Having analysed the toxicity of nitrous oxide, one should consider the aspect of addictiveness as is the main problem with many light social drugs. Unlike many other drugs, nitrous oxide doesn’t appear to exhibit properties which can lead to a physical dependence. This means that even after regular nitrous oxide use and a sudden decision to quit, a person will not experience physical withdrawal symptoms, which makes breaking the habit much easier. Nevertheless, it is possible to create a psychological dependency on nitrous oxide as the brain’s reward circuits are stimulated when the gas is inhaled, leading to cravings of achieving the same high. That being said, nitrous oxide is not considered addictive, especially in comparison with substances like nicotine, alcohol and cannabis.

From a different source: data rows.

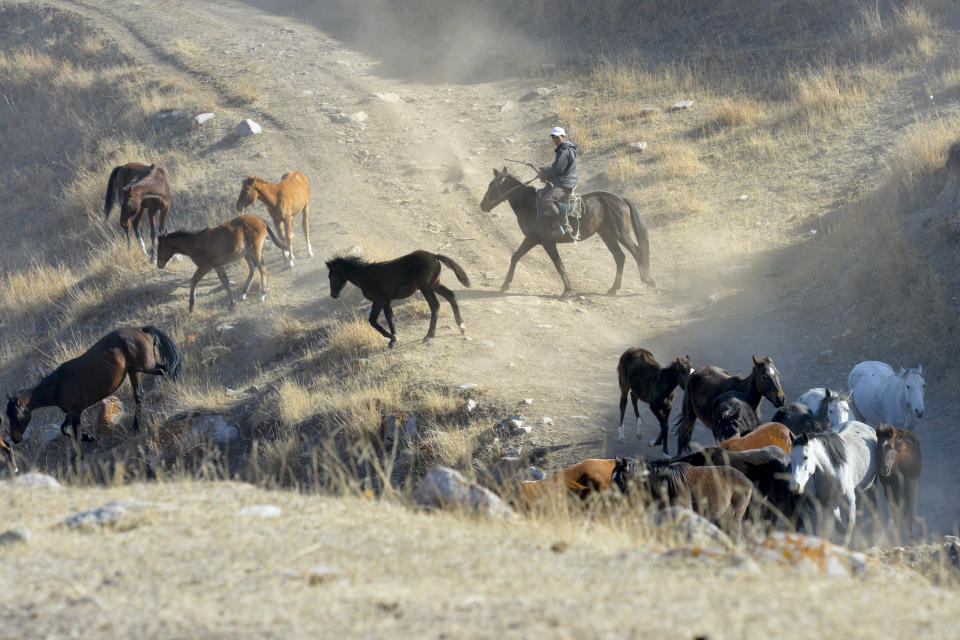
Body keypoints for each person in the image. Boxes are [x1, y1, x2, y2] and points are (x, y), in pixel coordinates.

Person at [538, 126, 578, 238]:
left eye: (557, 137)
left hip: (565, 183)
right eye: (553, 138)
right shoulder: (565, 149)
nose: (555, 140)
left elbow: (557, 170)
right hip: (566, 180)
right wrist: (547, 171)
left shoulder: (564, 150)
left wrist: (544, 174)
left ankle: (564, 226)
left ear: (563, 137)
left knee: (547, 200)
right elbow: (558, 168)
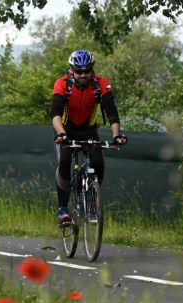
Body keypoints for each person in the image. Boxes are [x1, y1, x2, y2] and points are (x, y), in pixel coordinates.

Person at [51, 49, 127, 224]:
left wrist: (116, 136)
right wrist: (61, 133)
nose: (83, 75)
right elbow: (55, 113)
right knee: (64, 162)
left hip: (88, 130)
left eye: (87, 71)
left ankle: (91, 203)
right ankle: (63, 209)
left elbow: (112, 113)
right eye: (79, 71)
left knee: (98, 163)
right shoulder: (63, 84)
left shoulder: (101, 84)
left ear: (92, 70)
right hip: (65, 129)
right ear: (72, 70)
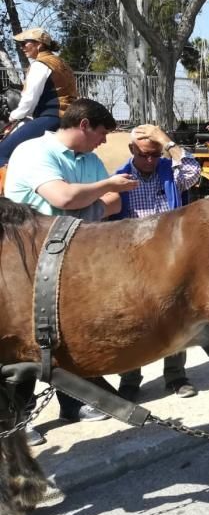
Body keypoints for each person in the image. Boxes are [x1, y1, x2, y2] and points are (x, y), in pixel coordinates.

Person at [5, 98, 139, 445]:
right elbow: (63, 198)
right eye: (101, 133)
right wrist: (103, 188)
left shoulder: (89, 160)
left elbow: (115, 203)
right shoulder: (33, 152)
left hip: (74, 259)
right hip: (26, 265)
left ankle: (73, 402)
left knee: (69, 334)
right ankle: (18, 419)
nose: (104, 142)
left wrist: (93, 195)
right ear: (84, 125)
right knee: (25, 343)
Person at [111, 124, 203, 401]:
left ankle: (175, 376)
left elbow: (193, 172)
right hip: (133, 257)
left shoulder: (169, 171)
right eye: (144, 155)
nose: (150, 161)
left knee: (176, 315)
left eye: (154, 154)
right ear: (131, 151)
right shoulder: (119, 179)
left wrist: (166, 142)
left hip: (170, 256)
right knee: (133, 319)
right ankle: (129, 378)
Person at [0, 27, 78, 166]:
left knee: (2, 152)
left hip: (52, 119)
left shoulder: (40, 65)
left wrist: (12, 117)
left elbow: (28, 102)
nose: (22, 47)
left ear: (39, 44)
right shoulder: (61, 63)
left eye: (25, 43)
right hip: (70, 118)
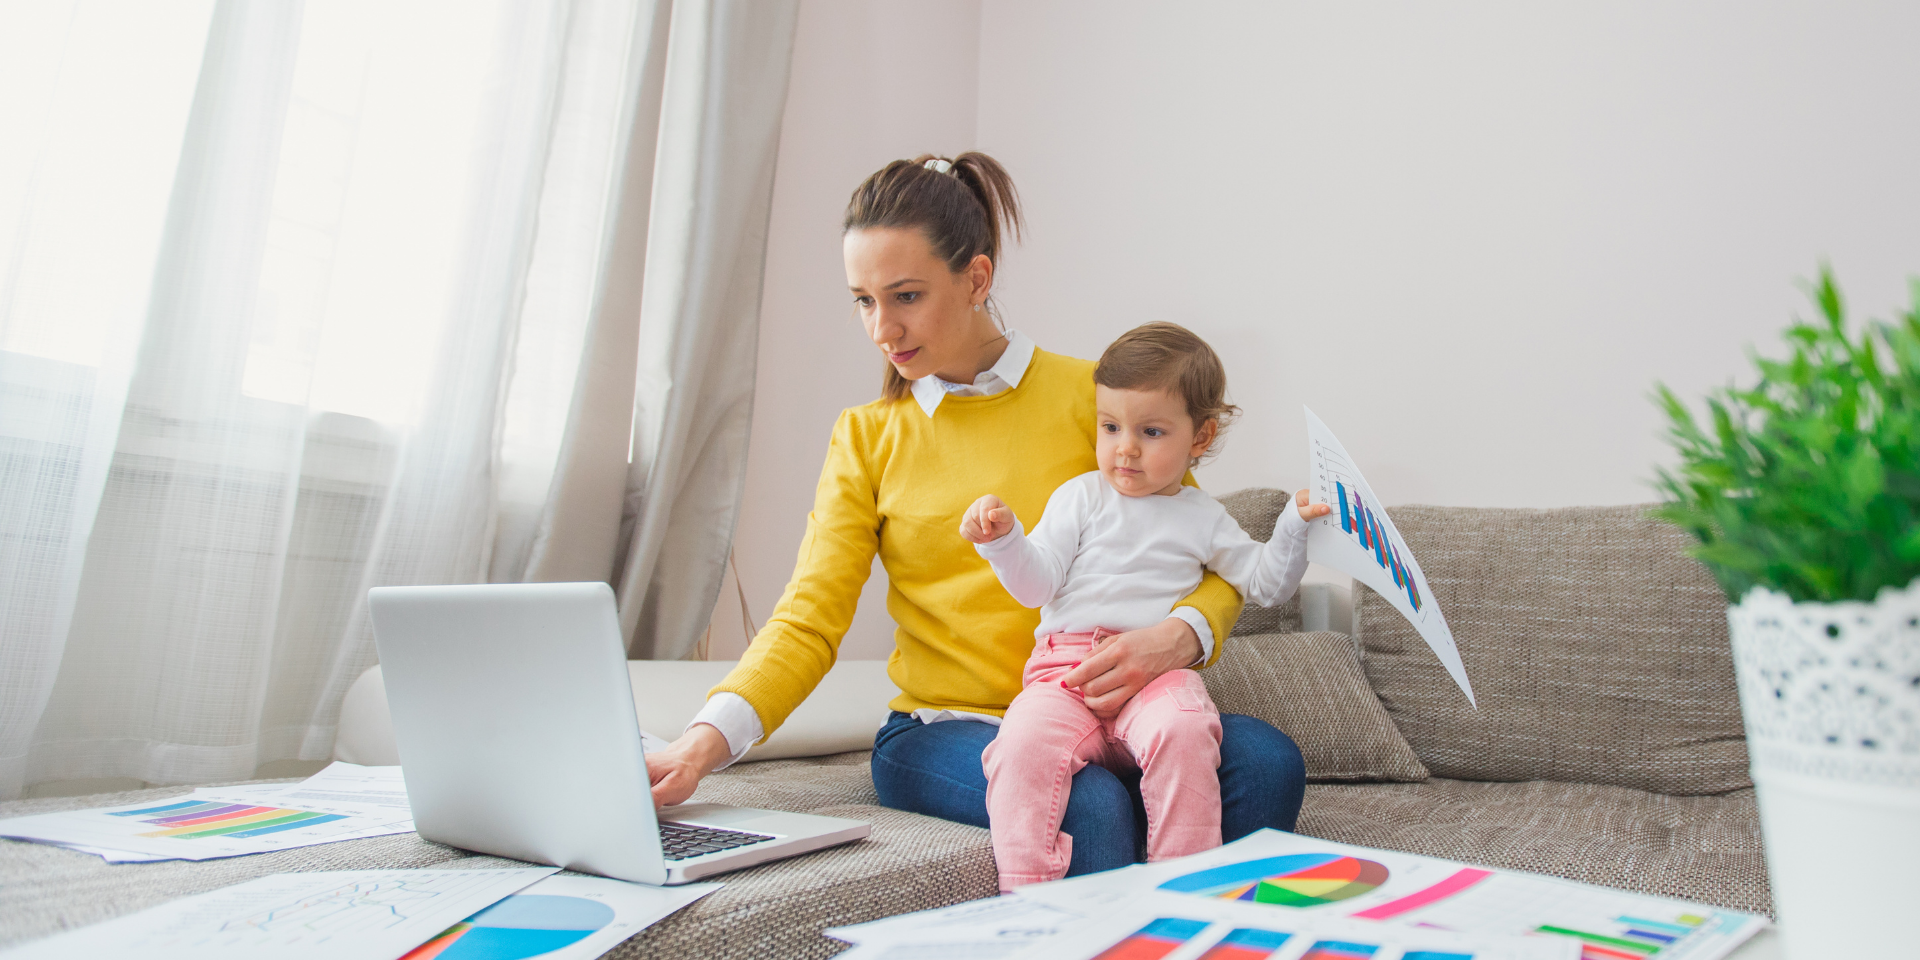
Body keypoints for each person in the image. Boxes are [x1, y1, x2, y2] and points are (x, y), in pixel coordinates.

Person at [644, 152, 1308, 878]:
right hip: (941, 726)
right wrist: (702, 741)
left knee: (1270, 764)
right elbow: (809, 618)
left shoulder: (1092, 396)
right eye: (864, 300)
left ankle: (1180, 927)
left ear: (977, 279)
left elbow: (1203, 542)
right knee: (1087, 805)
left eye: (904, 296)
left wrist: (1181, 635)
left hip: (1104, 703)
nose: (881, 329)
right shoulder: (867, 436)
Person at [960, 322, 1330, 891]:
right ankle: (1025, 897)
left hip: (1154, 679)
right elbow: (1036, 587)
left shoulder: (1200, 516)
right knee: (1020, 745)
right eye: (1111, 427)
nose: (1125, 448)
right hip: (1066, 672)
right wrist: (1005, 541)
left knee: (1186, 727)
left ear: (1199, 439)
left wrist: (1292, 530)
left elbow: (1264, 584)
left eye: (1151, 431)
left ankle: (1185, 887)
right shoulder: (1080, 496)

Apart from the toxicity of the drug itself, there are other safety concerns to be taken into account if nitrous oxide were to be used recreationally. Firstly, one must concern oneself, like with any substance, with the purity of the product. One should never consume automotive-grade nitrous oxide as it contains sulphur dioxide which is both unpleasant and harmful to inhale. Secondly, one should ensure to only consume nitrous oxide in open air or a large space — one should never attempt to fill a small space (like a car or a plastic bag over one’s head) with the gas as that can lead to oxygen starvation and suffocation. Finally, one must not consume nitrous oxide while standing up, especially above solid ground, because the commonplace effect of dizziness produced by the gas may create a falling hazard. Perhaps the safest way to consume the gas would be to consume medical grade or filtered nitrous oxide from a balloon, lying down on a soft surface, with a responsible, sober individual beside oneself.
In conclusion, nitrous oxide is a gas with analgesic and anaesthetic properties. It is fairly safe to consume, if pure and in a low concentration. However, regular or prolonged consumption can often yield significant toxicity, causing severe problems such as nerve damage. Nitrous oxide can cause weak psychological dependencies, but no physical dependencies. Despite the relative safety of the gas, from 2001–2020, there were 56 deaths in England and Wales with nitrous oxide mentioned on the death certificate. The fact that this figure includes deaths in medical settings and deaths caused by avoidable hazards, such as suffocation and/or falling, should be taken into account. Nevertheless, for optimal safety one should refrain from consumption of all recreational drugs, including nitrous oxide, especially with it recently being made illegal in the UK. If nitrous oxide were to be consumed, however, one would need to be aware of avoiding common hazards such as suffocation and falling, by consuming the gas from a balloon and lying down on a soft surface. The purity of the gas would also have to be ensured either by obtaining medical grade nitrous oxide or filtering the gas thoroughly.